(Records from a data collection)
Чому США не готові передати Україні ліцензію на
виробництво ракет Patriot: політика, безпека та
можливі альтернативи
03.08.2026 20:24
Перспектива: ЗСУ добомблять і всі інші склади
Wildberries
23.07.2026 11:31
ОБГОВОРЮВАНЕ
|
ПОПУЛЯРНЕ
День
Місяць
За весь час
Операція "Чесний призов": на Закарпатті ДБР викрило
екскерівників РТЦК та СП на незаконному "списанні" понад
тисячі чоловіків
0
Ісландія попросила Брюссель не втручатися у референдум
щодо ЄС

-- TASK DESCRIPTION --
Print only these lines, exactly: the one containing "Перспектива: ЗСУ добомблять і всі інші склади" and all after it to the end of the entries.

-- REPLY --
Перспектива: ЗСУ добомблять і всі інші склади
Wildberries
23.07.2026 11:31
ОБГОВОРЮВАНЕ
|
ПОПУЛЯРНЕ
День
Місяць
За весь час
Операція "Чесний призов": на Закарпатті ДБР викрило
екскерівників РТЦК та СП на незаконному "списанні" понад
тисячі чоловіків
0
Ісландія попросила Брюссель не втручатися у референдум
щодо ЄС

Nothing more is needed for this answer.